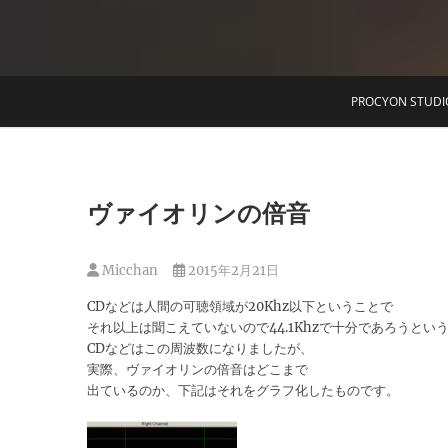
T
PROCYON STUDI
ヴァイオリンの倍音
Micchan
2015年2月21日
CDなどは人間の可聴領域が20Khz以下ということで
それ以上は聞こえていないので44.1Khzで十分であろうとい
CDなどはこの周波数になりましたが、
実際、ヴァイオリンの倍音はどこまで
出ているのか、下記はそれをグラフ化したものです。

************

Copy every line of text in the material above without changing anything, and leave out the pictures.

T
PROCYON STUDI
ヴァイオリンの倍音
Micchan
2015年2月21日
CDなどは人間の可聴領域が20Khz以下ということで
それ以上は聞こえていないので44.1Khzで十分であろうとい
CDなどはこの周波数になりましたが、
実際、ヴァイオリンの倍音はどこまで
出ているのか、下記はそれをグラフ化したものです。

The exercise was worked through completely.